**YOUR GOAL**
Print all the data that follows exactly, images excluded.

**COLLECTED MATERIAL**
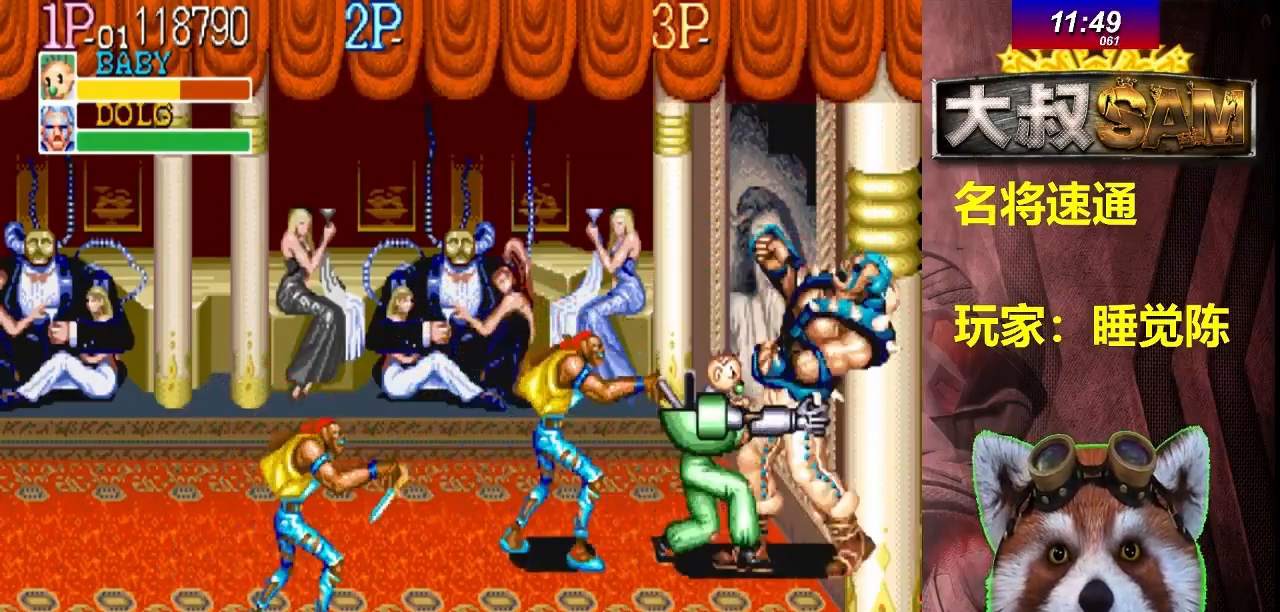
{"buttons": ["A"], "left_stick": "center", "events": [[33, "B", "down"], [50, "B", "up"], [67, "B", "down"], [83, "B", "up"], [100, "A", "down"], [117, "A", "up"], [133, "A", "down"], [150, "A", "up"], [167, "A", "down"], [183, "A", "up"], [200, "A", "down"], [217, "A", "up"], [233, "A", "down"], [250, "A", "up"], [267, "A", "down"], [283, "A", "up"], [300, "A", "down"], [317, "A", "up"], [350, "left_stick", "center"], [400, "A", "down"], [417, "A", "up"], [433, "A", "down"], [450, "A", "up"], [467, "A", "down"], [483, "A", "up"], [500, "A", "down"]]}
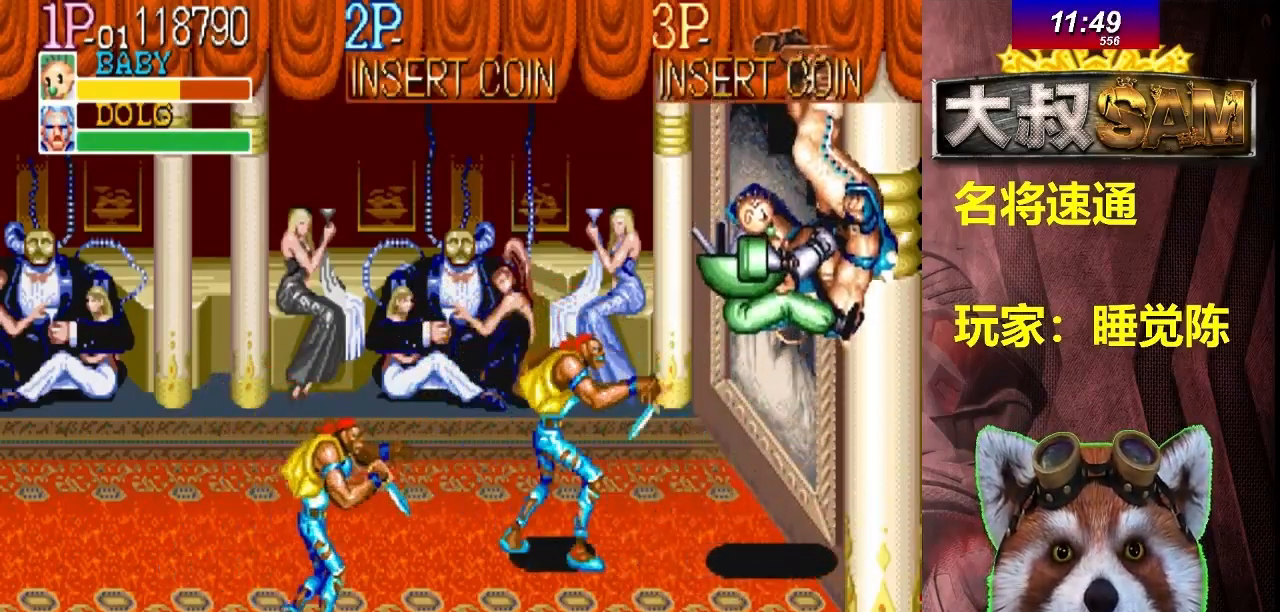
{"buttons": [], "left_stick": "center", "events": [[17, "A", "up"], [33, "A", "down"], [50, "A", "up"], [67, "A", "down"], [83, "A", "up"], [100, "A", "down"], [117, "A", "up"], [133, "A", "down"], [150, "A", "up"], [167, "A", "down"], [183, "A", "up"], [200, "A", "down"], [217, "A", "up"], [233, "A", "down"], [250, "A", "up"], [267, "A", "down"], [283, "A", "up"], [333, "A", "down"], [350, "A", "up"], [367, "A", "down"], [383, "A", "up"], [467, "A", "down"], [483, "A", "up"]]}
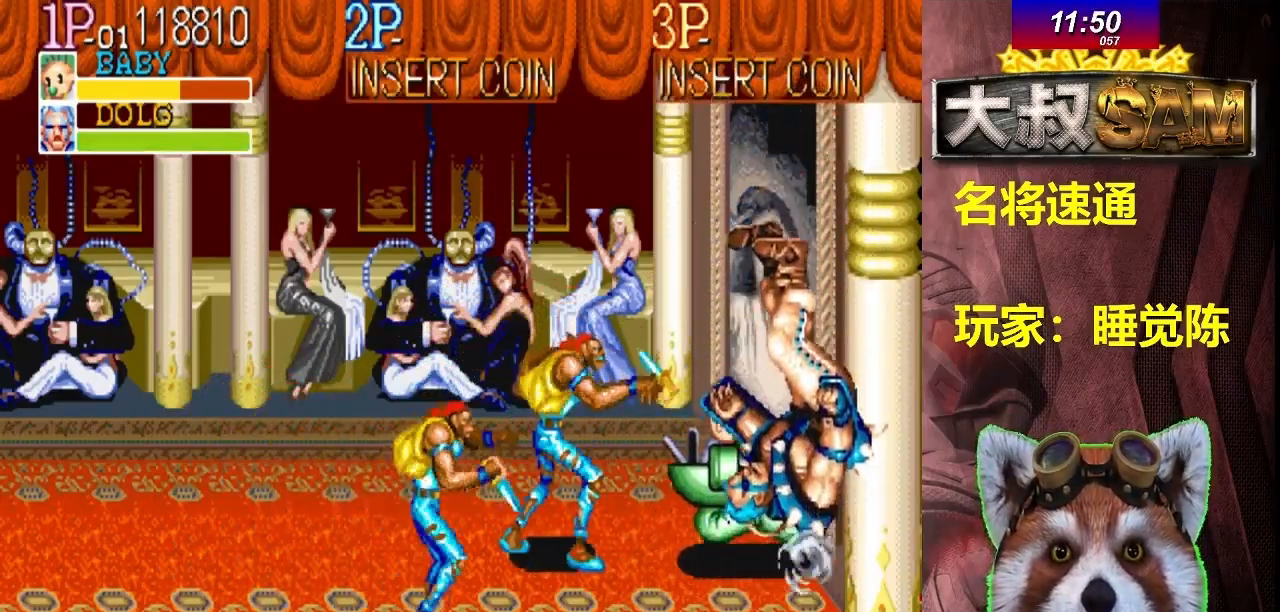
{"buttons": [], "left_stick": "down-left", "events": [[33, "left_stick", "down"], [100, "left_stick", "down-left"], [267, "A", "down"], [267, "B", "down"], [283, "A", "up"], [283, "B", "up"], [300, "A", "down"], [317, "A", "up"], [367, "A", "down"], [367, "B", "down"], [417, "A", "up"], [433, "A", "down"], [450, "A", "up"], [467, "A", "down"], [500, "A", "up"], [500, "B", "up"]]}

**WRITTEN SOLUTION**
{"buttons": ["A"], "left_stick": "center", "events": [[33, "B", "down"], [50, "B", "up"], [67, "B", "down"], [83, "B", "up"], [100, "A", "down"], [117, "A", "up"], [133, "A", "down"], [150, "A", "up"], [167, "A", "down"], [183, "A", "up"], [200, "A", "down"], [217, "A", "up"], [233, "A", "down"], [250, "A", "up"], [267, "A", "down"], [283, "A", "up"], [300, "A", "down"], [317, "A", "up"], [350, "left_stick", "center"], [400, "A", "down"], [417, "A", "up"], [433, "A", "down"], [450, "A", "up"], [467, "A", "down"], [483, "A", "up"], [500, "A", "down"]]}
{"buttons": [], "left_stick": "center", "events": [[17, "A", "up"], [33, "A", "down"], [50, "A", "up"], [67, "A", "down"], [83, "A", "up"], [100, "A", "down"], [117, "A", "up"], [133, "A", "down"], [150, "A", "up"], [167, "A", "down"], [183, "A", "up"], [200, "A", "down"], [217, "A", "up"], [233, "A", "down"], [250, "A", "up"], [267, "A", "down"], [283, "A", "up"], [333, "A", "down"], [350, "A", "up"], [367, "A", "down"], [383, "A", "up"], [467, "A", "down"], [483, "A", "up"]]}
{"buttons": [], "left_stick": "down-left", "events": [[33, "left_stick", "down"], [100, "left_stick", "down-left"], [267, "A", "down"], [267, "B", "down"], [283, "A", "up"], [283, "B", "up"], [300, "A", "down"], [317, "A", "up"], [367, "A", "down"], [367, "B", "down"], [417, "A", "up"], [433, "A", "down"], [450, "A", "up"], [467, "A", "down"], [500, "A", "up"], [500, "B", "up"]]}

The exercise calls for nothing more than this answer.